▸ **Your objective**:
Copy all lines in the data that contain the string "Spots".

>>>

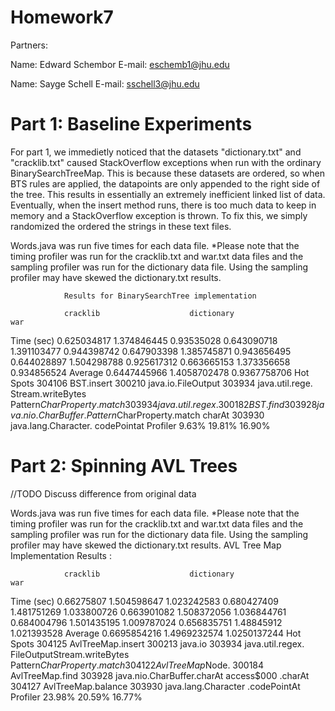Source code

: Homework7
=========

Partners:

Name: Edward Schembor
E-mail: eschemb1@jhu.edu

Name: Sayge Schell
E-mail: sschell3@jhu.edu


Part 1: Baseline Experiments
============================

For part 1, we immedietly noticed that the datasets "dictionary.txt" and
"cracklib.txt" caused StackOverflow exceptions when run with the ordinary
BinarySearchTreeMap. This is because these datasets are ordered, so when
BTS rules are applied, the datapoints are only appended to the right side
of the tree. This results in essentially an extremely inefficient linked 
list of data. Eventually, when the insert method runs, there is too much
data to keep in memory and a StackOverflow exception is thrown. To fix 
this, we simply randomized the ordered the strings in these text files.

Words.java was run five times for each data file. *Please note that the
timing profiler was run for the cracklib.txt and war.txt data files and
the sampling profiler was run for the dictionary data file. Using the
sampling profiler may have skewed the dictionary.txt results.
                
                Results for BinarySearchTree implementation

                cracklib                    dictionary                  war

Time (sec)      0.625034817                 1.374846445                 0.93535028
                0.643090718                 1.391103477                 0.944398742
                0.647903398                 1.385745871                 0.943656495
                0.644028897                 1.504298788                 0.925617312
                0.663665153                 1.373356658                 0.934856524
    Average     0.6447445966                1.4058702478                0.9367758706
Hot Spots       304106 BST.insert           300210 java.io.FileOutput   303934 java.util.rege.
                                            Stream.writeBytes           Pattern$CharProperty.match
                303934 java.util.regex.     300182 BST.find             303928 java.nio.CharBuffer.
                Pattern$CharProperty.match                              charAt
                                                                        303930 java.lang.Character.
                                                                        codePointat
Profiler        9.63%                       19.81%                      16.90%


Part 2: Spinning AVL Trees
==========================

//TODO Discuss difference from original data

Words.java was run five times for each data file. *Please note that the timing profiler
was run for the cracklib.txt and war.txt data files and the sampling profiler was run for
the dictionary data file. Using the sampling profiler may have skewed the dictionary.txt
results.
                AVL Tree Map Implementation Results :

                cracklib                    dictionary                  war

Time (sec)      0.66275807                  1.504598647                 1.023242583
                0.680427409                 1.481751269                 1.033800726
                0.663901082                 1.508372056                 1.036844761
                0.684004796                 1.501435195                 1.009787024
                0.656835751                 1.48845912                  1.021393528
    Average     0.6695854216                1.4969232574                1.0250137244
Hot Spots       304125 AvlTreeMap.insert    300213 java.io              303934 java.util.regex.
                                            FileOutputStream.writeBytes Pattern$CharProperty.match
                304122 AvlTreeMap$Node.     300184 AvlTreeMap.find      303928 java.nio.CharBuffer.charAt
                access$000                                              .charAt
                304127 AvlTreeMap.balance                               303930 java.lang.Character
                                                                        .codePointAt
Profiler        23.98%                      20.59%                      16.77%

<<<

▸ **Response for this exercise**:
Hot Spots       304106 BST.insert           300210 java.io.FileOutput   303934 java.util.rege.
Hot Spots       304125 AvlTreeMap.insert    300213 java.io              303934 java.util.regex.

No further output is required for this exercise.